Optometrists Association’s West Australian division has recently partnered with Perth Tafe to initiate a program that will provide optical dispensing students with the opportunity to make up new frames then grind and fit them with lenses donated by CR Surfacing. OAA WA CEO Tony Martella said the ready readers will be dispensed to appropriate patients during OAA WA’s community eye health programs.
In America, a community based eye health initiative that began in 2007 is providing optometry students with valuable clinical experience.
CooperVision collaborated with the American Optometric Student Association to introduce third and fourth year students to the Adopt a Patient program.Devin Sasser from the St. Louis College of Optometry at University of Missouri said the collaboration with CooperVision on the Adopt-a-Patient program provides “invaluable and instrumental” possibilities in growing future optometrists.
Mark Andre F.A.A.O, director of academic affairs at CooperVision said the program “will give the practitioners of tomorrow new, real-world clinical opportunities, working with patients who otherwise couldn’t afford vision correction and care.”

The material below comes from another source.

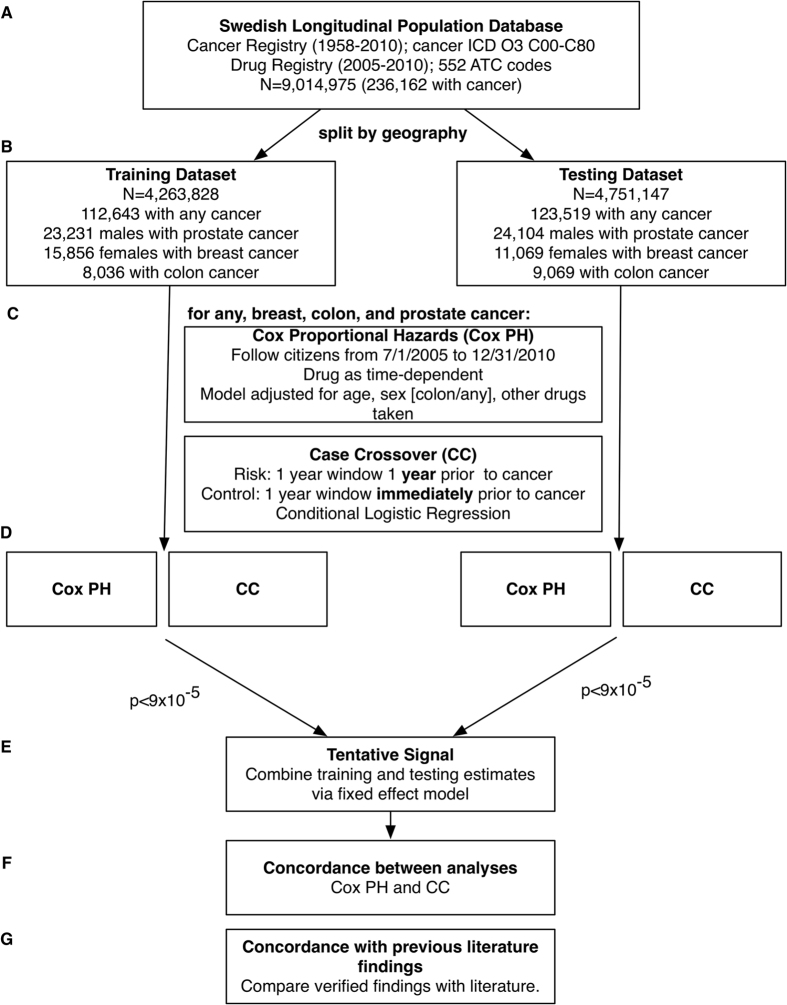
Overview of method to associate 552 medications with cancer risk.(A) The data source was the Swedish longitudinal database, consisting of the Cancer Registry and Prescribed Drug Register (“ATC” = Anatomical Therapeutic Classification). (B) We split data into a training and testing dataset by location. (C) We conducted 2 possible analyses for each cancer type (e.g., any, breast, colon, and prostate) with (B), Cox proportional hazards regression (Cox PH), and a Case-Crossover (CC) analyses, only adjusting for sex in the any cancer or colon cancer outcomes, (D) Association testing. (E) Claiming a verified signal (p < 10−5 in both training and testing datasets) (F) Estimate concordance between each analysis, and (G) Estimate concordance between each analysis and the previous literature.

The Adopt-a-Patient program, which started in 2007, allows primarily third- and fourth-year optometry students to gain clinical experience by examining and fitting eligible patients in CooperVision’s contact lenses, and providing them with follow up care. Patients receive a complimentary year’s supply of their prescribed lenses from CooperVision. The cost of the examination is subsidised by Vision Service Plan (VSP).